Das fünfte Thüringer Bachdenkmal ist eine eigenwillige Hommage an den Musiker

Neben dem Sockel

Thüringen setzt am Sonntag einem seiner berühmtesten Söhne das fünfte Denkmal. Das jüngste Standbild für Johann Sebastian Bach soll künftig in Mühlhausen unmittelbar an der Divi-Blasii-Kirche an das Wirken des jungen Musikers in der alten Reichsstadt erinnern.

Autor/in:
Thomas Bickelhaupt
 (DR)

In der evangelischen Hauptkirche am Untermarkt war er von 1707 bis 1708 als Organist tätig. Die feierliche Enthüllung des Denkmals gehört zum Programm des 84. Bachfestes der Neuen Bachgesellschaft, das am Freitag begann.

Anders als bei den bekannten anderen Denkmälern steht der Komponist und Kirchenmusiker in Mühlhausen jedoch nicht auf, sondern neben dem Sockel. Der linke Fuß auf einer angedeuteten Stufe verleiht der lebensgroßen Bronzefigur eine Dynamik, die das Naturell des fortstrebenden Organisten zusätzlich unterstreichen soll. Immerhin bedauerte der Mühlhäuser Stadtrat Bachs Weggang: Weil er "nicht aufzuhalten" sei, müsse man wohl seine "Dimission" annehmen, heißt es in den Akten zum 26. Juni 1708.

Dementsprechend habe er den Musiker als selbstbewussten jungen Mann porträtiert, "der genau wusste, was er wert war, und sich auf dem Weg zu ganz Großem befand", sagt der Bildhauer Klaus Friedrich Messerschmidt aus Halle an der Saale zu seiner Arbeit. Damit erinnert die eigenwillige Hommage zugleich an das Bachdenkmal von 1985 in Arnstadt. Der Bildhauer Bernd Göbel setzte damals einen jugendlichen Organisten ohne Perücke und statt dessen betont lässig auf eine Orgelbank mitten auf den Marktplatz.
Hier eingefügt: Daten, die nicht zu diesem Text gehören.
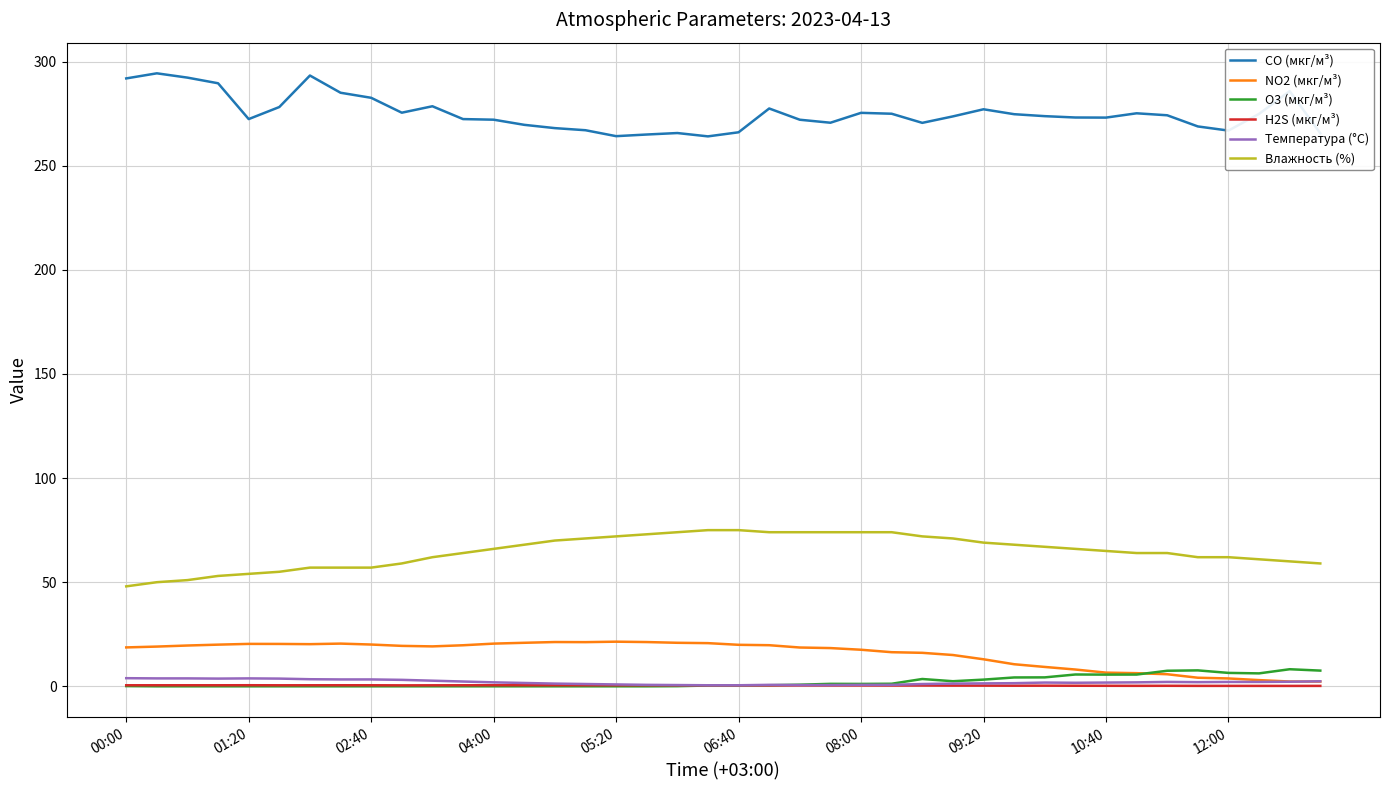

What is the minimum value for CO (мкг/м³)?

264.1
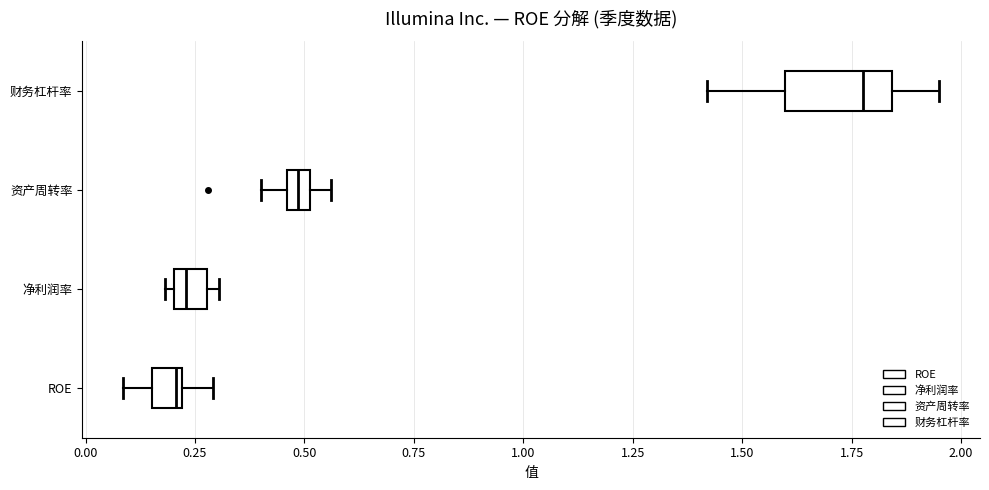

Which box has the furthest to the right median line?

财务杠杆率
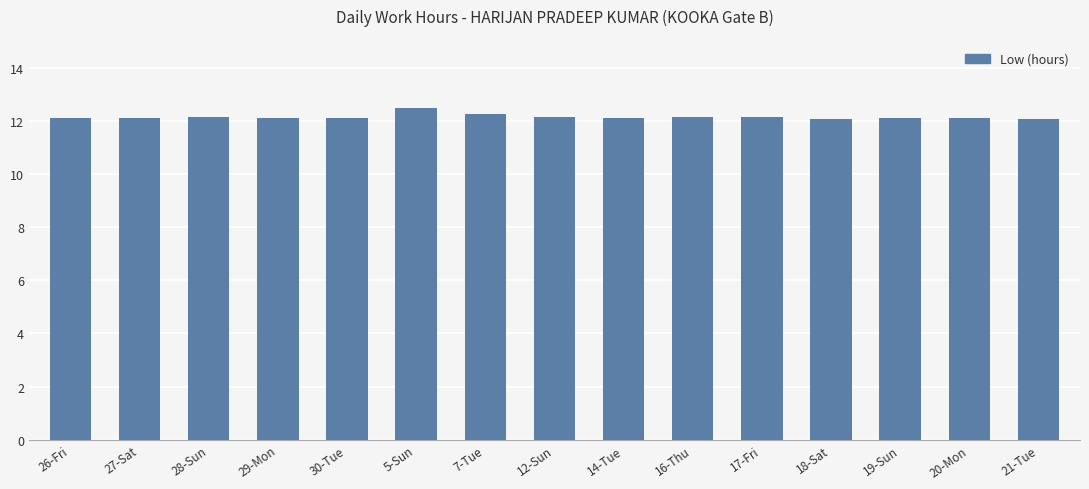

What is the ratio of the value at 16-Thu to the value at 30-Tue?

1.0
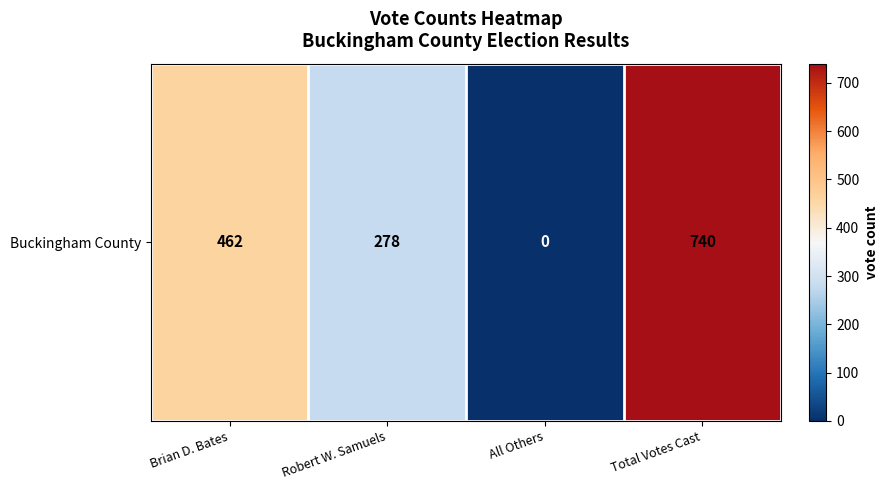

List the labels in order of value, smallest first.

All Others, Robert W. Samuels, Brian D. Bates, Total Votes Cast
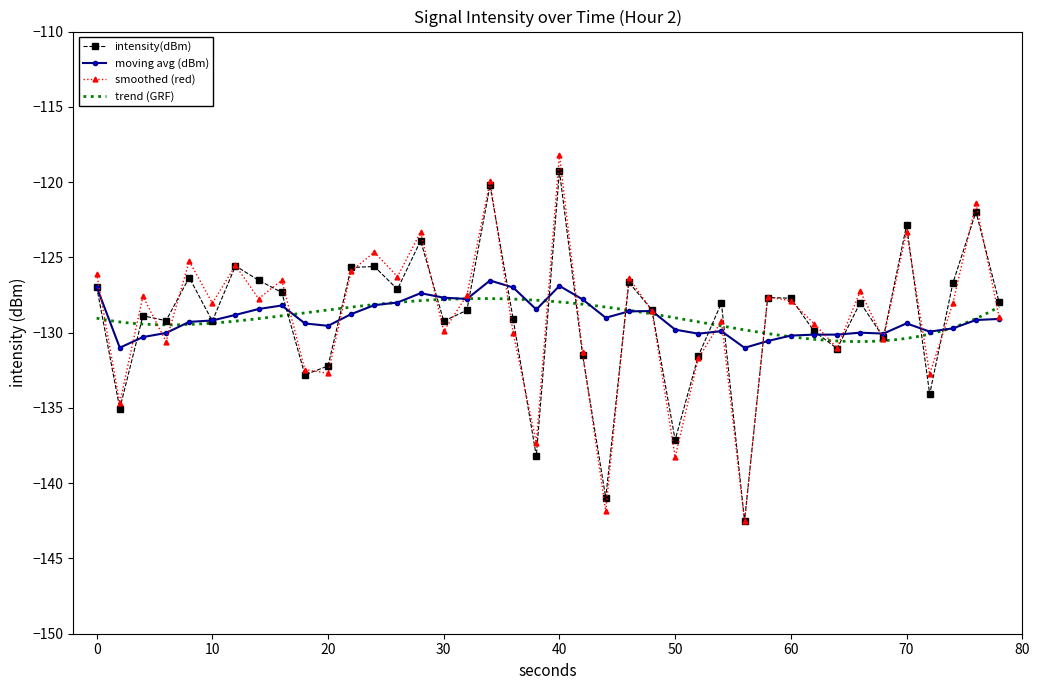

In intensity(dBm), how many points are higher than both neighbors (excluding endpoints)?

13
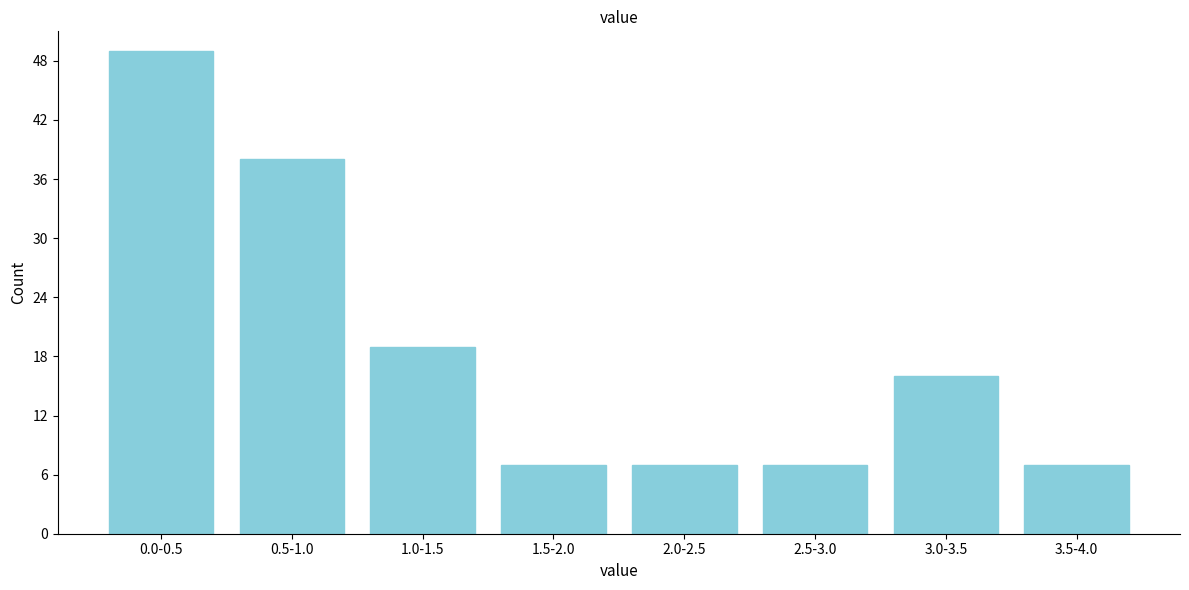

Reading left to right, what are all the values shown in this chart?

49	38	19	7	7	7	16	7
Andere Bachdenkmäler in Thüringen
In Arnstadt hatte Bach ab 1703 eine erste feste Anstellung. Von hier aus war er im November 1705 zu seiner legendären "Pilgerfahrt" nach Lübeck aufgebrochen, um Altmeister Dietrich Buxtehude an der Orgel zu hören. Dafür riskierte er sogar seinen Job: Den für vier Wochen genehmigten Urlaub verlängerte er sich um das Vierfache. Der unbestimmte Fernblick der Arnstädter Denkmalsfigur hat deshalb für manche Betrachter ein festes Ziel, das nicht erst seit der Wiedervereinigung als "Sehnsucht nach Lübeck" interpretiert wird.

Auch die anderen Bachdenkmäler in Thüringen spiegeln auf ihre Weise ihre Entstehungszeit wider. In Bachs Geburtsstadt Eisenach vergingen zwischen der ersten Anregung und der Umsetzung 20 Jahre, bevor schließlich am 28. September 1884 an der Taufkirche des Komponisten ein Standbild enthüllt werden konnte. Sein Entwurf stammte von Adolf Donndorf, der im 19. Jahrhundert mit Denkmalsfiguren von Martin Luther über Johann Wolfgang Goethe und seinem Weimarer Herzog Carl August bis zum Reichskanzler Otto von Bismarck der deutschen Geschichte eine plastische Gestalt gab.

Die Nationalsozialisten versetzten jedoch das Eisenacher Denkmal 1938 an den Frauenplan. Dafür ließen sie in der Kirche ein neues aufstellen, mit dem der Architekt und Bildhauer Paul Birr der Nazi-Ideologie von Bach als "höchster Verkörperung nordischer Tonkunst" entsprach. Eingeweiht wurde das Standbild 1939 vom damaligen Landesbischof Martin Sasse - einem der radikalsten Vertreter der nazitreuen und extrem antisemitischen "Deutschen Christen". Das Denkmal steht bis heute im Eingangsbereich der Kirche.

Wechselvoll ist auch die Geschichte eines Denkmals für Weimar, Bachs nächster Station nach dem kurzen Intermezzo von Mühlhausen. Für die Weimarer Jahre als Organist und Hofmusiker bis 1717, die als Zeit der frühen Meisterschaft gelten, wurde zwar zum 200. Todestag 1950 ein Wettbewerb für ein Denkmal ausgeschrieben. Doch in der DDR wurde keiner der 120 Entwürfe realisiert. Als Alternative kam am einstigen Standort von Bachs Wohnhaus eine von Bruno Eyermann entworfene Büste auf den Sockel - allerdings für nur zwei Jahre. Erst seit Dezember 1995 ist die Bronze wieder im Stadtbild zu sehen.